The band employs field recordings, recorded from the city’s nighttime sounds and “ready-made percussion” like detergent bottles,. the collective fed those sounds through distortion to get closer to those nighttime sounds. “Compared to Fongola, this album is intentionally way more intense, because it’s quite upbeat and quite full-on,”Xavier Thomas says. The album’s material also pulls from much wider influences and span across West Africa and South Africa, influenced by Bianko’s global travel, which introduced him to new types of alternative electronic music and punk.
Last month, I wrote about “Mokili” a house music inspired banger featuring glistening synth arpeggios, relentlessly skittering hi-hats and tweeter and woofer rattling thump serving as a slickly produced bed for Bianko’s crooning and impassioned shouts.

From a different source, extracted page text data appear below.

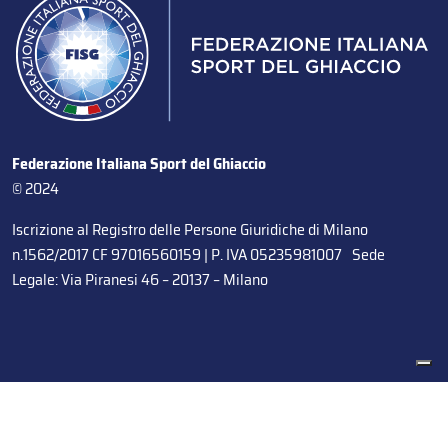
Federazione Italiana Sport del Ghiaccio
© 2024
Iscrizione al Registro delle Persone Giuridiche di Milano
n.1562/2017 CF 97016560159 | P. IVA 05235981007 Sede
Legale: Via Piranesi 46 – 20137 – Milano
Le tue preferenze relative alla privacy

Continuing a remarkable run of club friendly material with an in-your-face punk attitude and ethos, “Mokili” captures the frenetic and sweaty energy of their hometown and its nightlife scene with an uncanny, novelistic realism. But along with that, the song is a forceful and joyous reminder that Africa is the present and the future. (If y’all didn’t know, by 2050 close to a quarter of the entire world will be African.)
“’Mokili’ is about moving the world so much that it’s going to tip over sort of,” the acclaimed Congolese collective explains. “This track was a track we were used to trying live in a more improvised way, we never got the chance to record till recently where we added the right touch for the studio. It was the last addition to our album BUTU and became the first single, so it’s really fresh. It has obviously influences from Kinshasa but also Kwaito and 90’s dance music.”
BUTU‘s second and latest single “Salaka Bien” is a euphoric, trance-inducing banger anchored around percussion created on heavy ceramic pots and pans, glistening house music synth stabs and skittering beats that helps to emphasize Bianko’s punchy and swaggering delivery singing lyrics full of winking sexual innuendo. If this track doesn’t fire you up and get you moving, you’re probably dead — literally and figuratively.
“It’s a bass line driven track, with a lot of influences, like punk funk meeting old house stabs with a trance feeling!” The acclaimed Congolese collective explain. “When we play it live there are moments of overwhelming feeling building till it explodes and people let go totally. Do it, do it good, do it till you break it”.